Cette remarque m’a d’abord fait rire, puis m’a mis en colère. Car je crois que je n’ai pas été trop mûr trop tôt, au contraire, je suis resté bloqué très tard dans l’enfance ! C’est-à-dire que j’étais éternellement un petit garçon face à mon père, et c’est justement l’une des choses qui m’a fait souffrir et dont je voulais sortir. Eux voulaient sans doute dire par là qu’il y avait une différence entre ma maturité affective et ma maturité intellectuelle. D’ailleurs, beaucoup de personnes ayant vu le film étaient incapables de me donner un âge. C’est comme si le film imprimait le fait que j’étais un vieux petit garçon, sans âge !

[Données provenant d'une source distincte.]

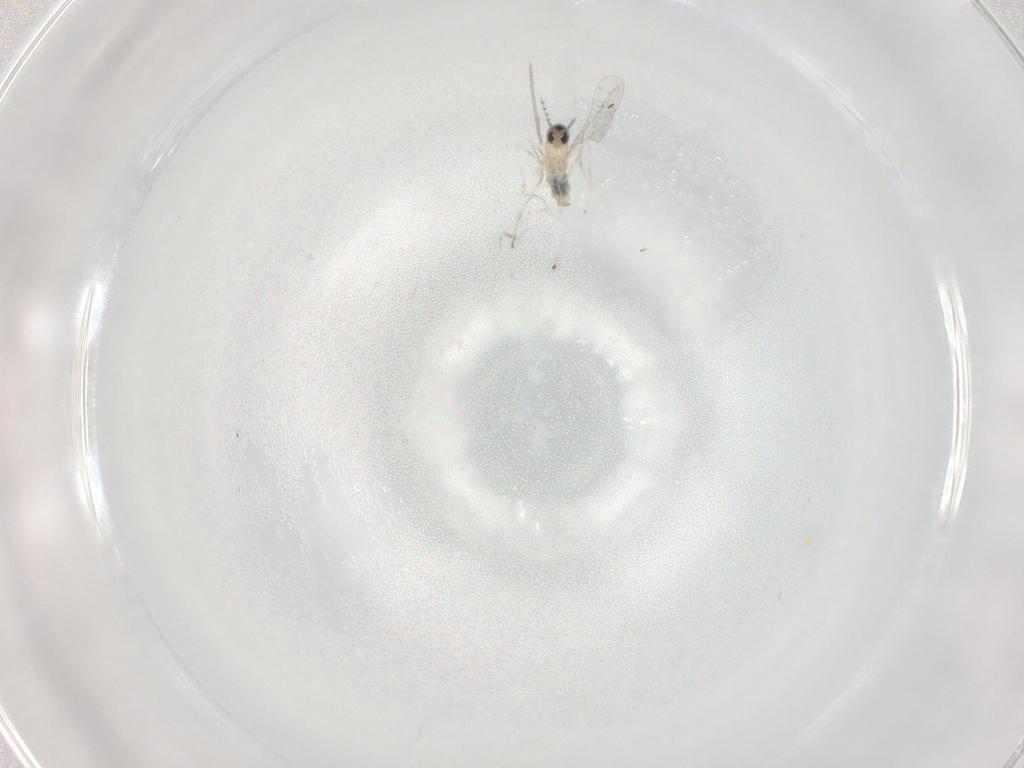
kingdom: Animalia
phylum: Arthropoda
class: Insecta
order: Diptera
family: Cecidomyiidae
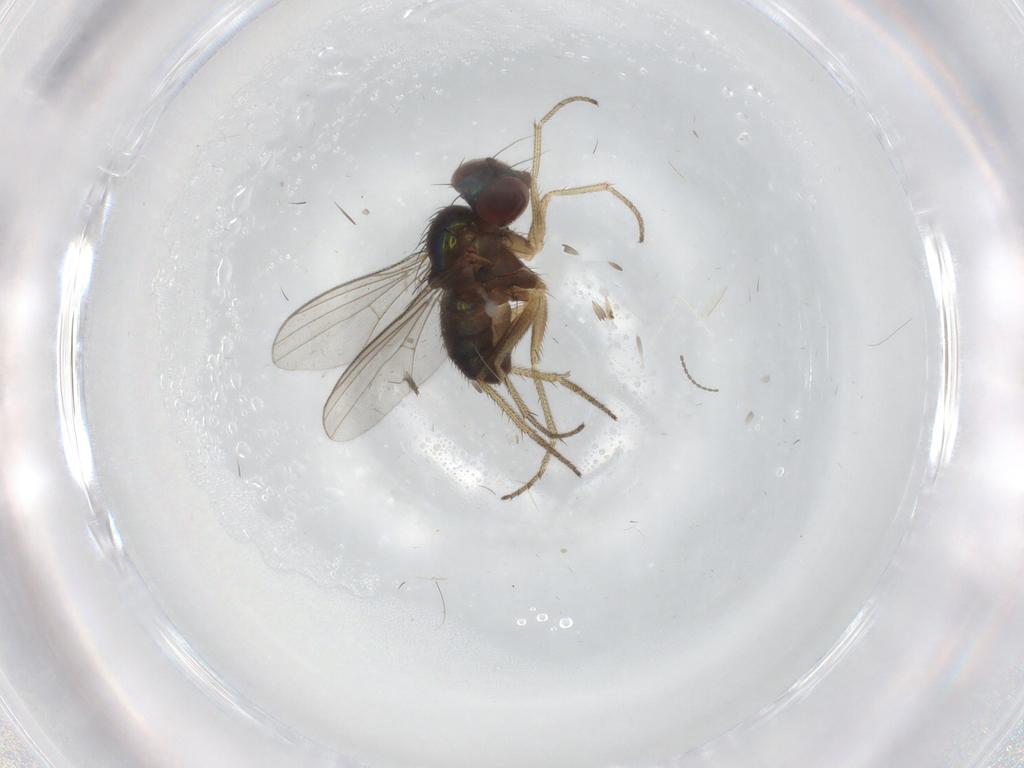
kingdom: Animalia
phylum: Arthropoda
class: Insecta
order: Diptera
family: Dolichopodidae
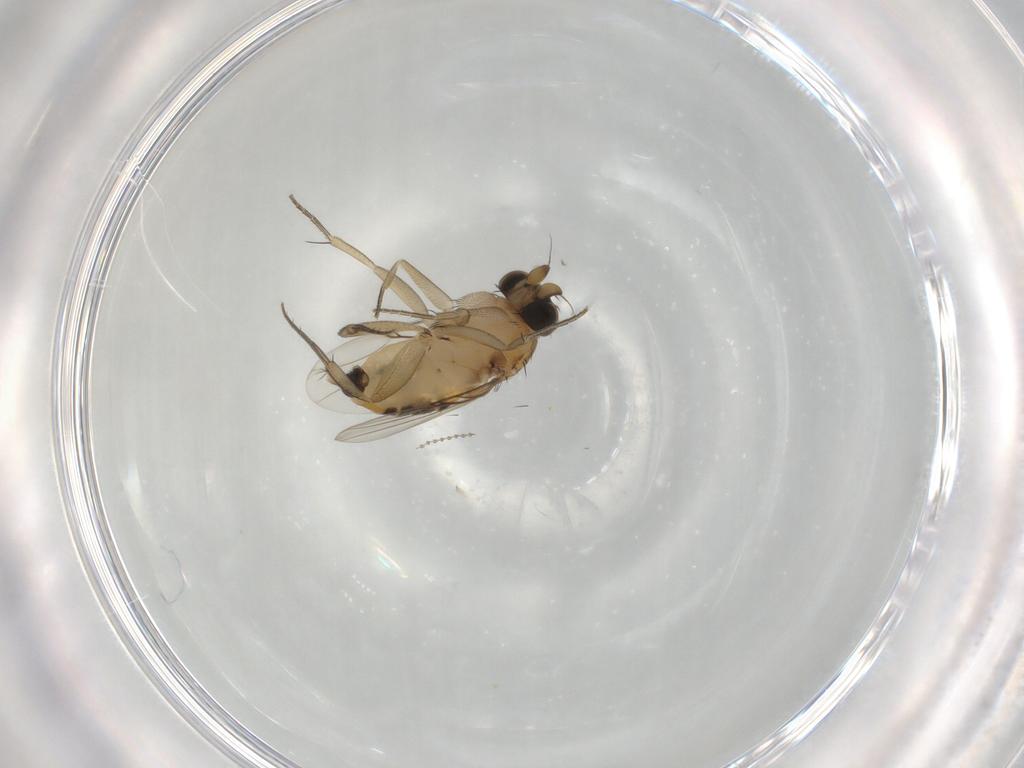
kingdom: Animalia
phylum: Arthropoda
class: Insecta
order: Diptera
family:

Pourquoi avoir choisi de conclure le film avec la discussion autour des questionnements sur l’identité sexuelle ?
Parce que c’était bien de ça qu’il s’agissait : l’identité se fonde d’abord selon moi par une identité sexuelle. Dans mon cas, j’étais garçon et tant que mon père ne me reconnaissait pas comme homme, je ne l’étais pas vraiment. De plus, ça me faisait rire de parler de ça avec mon père. Parce qu’on allait discuter pendant 20 minutes de quelque chose qui n’avait pas existé, et qui n’avait pas lieu d’exister, et pourtant on allait palabrer à perte de vue. On n’allait pas découvrir un secret de famille, mais plutôt découvrir qu’il n’y en avait aucun ! Je trouvais ça drôle. Et assez juste, au fond.